Die ACE-Studie ist mit mehr als 17.000 Teilnehmenden eine der wichtigsten amerikanischen epidemiologischen Studien. Ziel der Studie war es, die Auswirkungen traumatischer Erfahrungen in der frühen Kindheit auf das Auftreten körperlicher und psychischer Erkrankungen, die Behandlungskosten und die Lebenserwartung im Erwachsenenalter genau zu analysieren. Die ACE-Studie entstand in Zusammenarbeit zwischen den Centers for Disease Control and Prevention und Kaiser Permanente. Die Forschungsdaten, die über ein Jahrzehnt hinweg erhoben wurden, belegen einen engen Zusammenhang zwischen dem Ausmass an traumatischem Stress in der Kindheit und schweren körperlichen, geistigen und verhaltensbezogenen Defiziten, die sich im späteren Leben manifestieren.
Ausgangspunkt der ACE-Studie ist die Annahme, dass belastende Lebensereignisse oder traumatische Erlebnisse in der Kindheit zu sozialen, emotionalen und kognitiven Defiziten im Jugend- und Erwachsenenalter führen können. Zu nennen sind hier beispielhaft gefährdende Verhaltensweisen, Gewalt, Krankheit, Behinderung und sogar ein vorzeitiger Tod. Die ACE-Studie zeigt, dass früher Stress einen sehr starken Risikofaktor für folgende Gesundheitsprobleme darstellt: Herz-Kreislauf-Erkrankungen, Krebs, Bluthochdruck, Schlaganfall und Herzinfarkt, Diabetes, Übergewicht und Adipositas, verminderte Immunfunktionen usw.

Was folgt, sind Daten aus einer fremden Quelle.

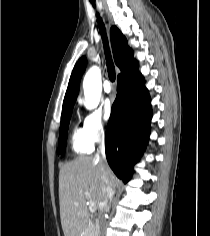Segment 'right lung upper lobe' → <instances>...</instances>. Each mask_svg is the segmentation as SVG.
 Wrapping results in <instances>:
<instances>
[{"mask_svg":"<svg viewBox=\"0 0 210 236\" xmlns=\"http://www.w3.org/2000/svg\"><path fill=\"white\" fill-rule=\"evenodd\" d=\"M110 39L115 63L121 70V74L119 75H123L136 68L138 63L133 59V52L128 47L126 38L116 26H112L110 29ZM86 63L87 60L85 57L80 58L72 71L63 102L62 112L72 110L73 108L79 92L80 79L86 68Z\"/></svg>","mask_w":210,"mask_h":236,"instance_id":"obj_1","label":"right lung upper lobe"}]
</instances>
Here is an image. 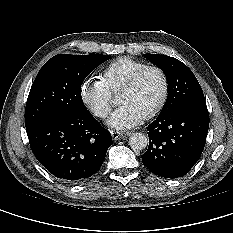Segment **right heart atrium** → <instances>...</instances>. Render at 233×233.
<instances>
[{
    "mask_svg": "<svg viewBox=\"0 0 233 233\" xmlns=\"http://www.w3.org/2000/svg\"><path fill=\"white\" fill-rule=\"evenodd\" d=\"M80 97L97 117L106 118L112 108V94L100 78L85 79L80 86Z\"/></svg>",
    "mask_w": 233,
    "mask_h": 233,
    "instance_id": "1",
    "label": "right heart atrium"
}]
</instances>
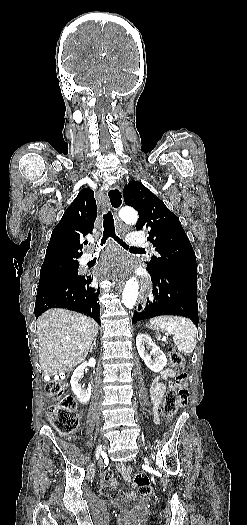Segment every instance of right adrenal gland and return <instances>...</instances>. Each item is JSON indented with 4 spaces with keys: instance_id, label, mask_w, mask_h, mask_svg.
<instances>
[{
    "instance_id": "right-adrenal-gland-1",
    "label": "right adrenal gland",
    "mask_w": 247,
    "mask_h": 525,
    "mask_svg": "<svg viewBox=\"0 0 247 525\" xmlns=\"http://www.w3.org/2000/svg\"><path fill=\"white\" fill-rule=\"evenodd\" d=\"M93 347H96V339H94V343H93V345H91V347H90V349H89L90 353H91Z\"/></svg>"
}]
</instances>
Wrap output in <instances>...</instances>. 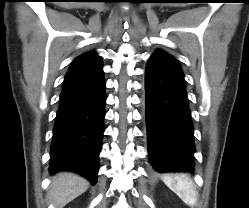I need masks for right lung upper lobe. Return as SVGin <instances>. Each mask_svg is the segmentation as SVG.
<instances>
[{
  "label": "right lung upper lobe",
  "mask_w": 249,
  "mask_h": 208,
  "mask_svg": "<svg viewBox=\"0 0 249 208\" xmlns=\"http://www.w3.org/2000/svg\"><path fill=\"white\" fill-rule=\"evenodd\" d=\"M102 72L100 56L94 51L84 53L72 61L65 75L63 89L89 80Z\"/></svg>",
  "instance_id": "cb5924a9"
}]
</instances>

Laut einer von der Harvard University – Center of the Developing Child veröffentlichten Studie mit dem Titel Childhood Trauma And Its Lifelong Health Effects More Prevalent Among Minorities (Teicher et al., 2017) bleiben die Auswirkungen von Kindheitstraumata bestehen und können mit psychischen Erkrankungen und Verhaltensmustern in Verbindung mit chronischen Störungen im Erwachsenenalter in Verbindung gebracht werden. Darüber hinaus erklären die Forschenden, dass es effektiver sein könnte, Traumata als entscheidenden Determinanten der öffentlichen Gesundheit zu behandeln. Diese Studie ist «wahrscheinlich der gründlichste Test, den wir haben, um die Hypothese zu bestätigen, dass Kindheitstraumata einen starken Einfluss auf die psychische Gesundheit von Erwachsenen haben», so die Autor*innen.

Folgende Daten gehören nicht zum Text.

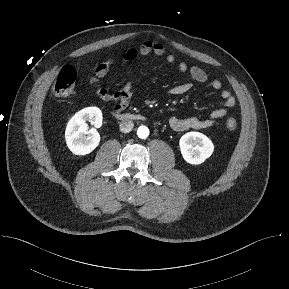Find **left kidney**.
Instances as JSON below:
<instances>
[{"mask_svg": "<svg viewBox=\"0 0 289 289\" xmlns=\"http://www.w3.org/2000/svg\"><path fill=\"white\" fill-rule=\"evenodd\" d=\"M180 151L184 160L192 165H199L209 158L213 151L212 141L199 132H188L179 141Z\"/></svg>", "mask_w": 289, "mask_h": 289, "instance_id": "1", "label": "left kidney"}]
</instances>
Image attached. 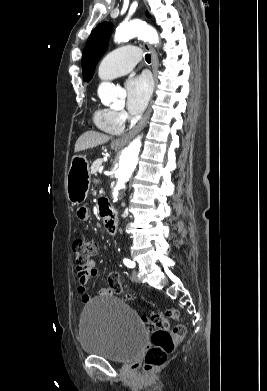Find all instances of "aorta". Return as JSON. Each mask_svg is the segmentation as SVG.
<instances>
[{
  "instance_id": "obj_1",
  "label": "aorta",
  "mask_w": 267,
  "mask_h": 391,
  "mask_svg": "<svg viewBox=\"0 0 267 391\" xmlns=\"http://www.w3.org/2000/svg\"><path fill=\"white\" fill-rule=\"evenodd\" d=\"M134 37L145 40L150 44L159 43L157 31L142 21H130L120 24L115 32L114 42L122 43ZM98 96L103 103L114 104L119 102L122 92L114 84L103 82L99 85ZM140 147L141 141L140 138H137L122 151L119 157L118 167L115 172L116 185L112 192L113 202L118 201L125 184L137 165Z\"/></svg>"
}]
</instances>
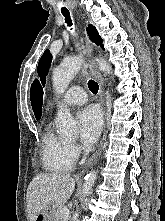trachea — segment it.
I'll list each match as a JSON object with an SVG mask.
<instances>
[{"instance_id": "3493384b", "label": "trachea", "mask_w": 165, "mask_h": 221, "mask_svg": "<svg viewBox=\"0 0 165 221\" xmlns=\"http://www.w3.org/2000/svg\"><path fill=\"white\" fill-rule=\"evenodd\" d=\"M61 13L65 17V22L67 23V25L69 27L72 26V20L70 18L69 11L68 10H61ZM88 87L93 94H96L98 92L99 86H98V83L95 82L94 80L88 81Z\"/></svg>"}]
</instances>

Selbst das DSM-5, Diagnostic and Statistical Manual for Mental Disorders (2013), führt aus, dass die in den diagnostischen Kriterien aufgeführten Symptome Teil eines relativ begrenzten Repertoires emotionaler Reaktionen auf innere und äussere Stressoren sind, die im Allgemeinen in einem homöostatischen Gleichgewicht gehalten werden, ohne dass es zu einer Störung der normalen Funktion kommt. Dementsprechend wird in den letzten Jahren und in der internationalen Literatur die Rolle von Traumata und Stress in der Psychopathologie zunehmend bestätigt. Allerdings ist zu bedenken, dass die Kosten für die Behandlung psychischer Störungen in Europa sehr hoch sind. Die jüngsten Statistiken zur Psychopathologie zeigen, dass die europäischen Ausgaben sich wie folgt belaufen (in Milliarden Euro): Stimmungsstörungen 113,4; psychotische Störungen 93,9; Suchterkrankungen 65,7; Angststörungen 74,4; Persönlichkeitsstörungen 27,3; somatoforme Störungen 21,2; Essstörungen 0,8 (Olesen et al., 2012).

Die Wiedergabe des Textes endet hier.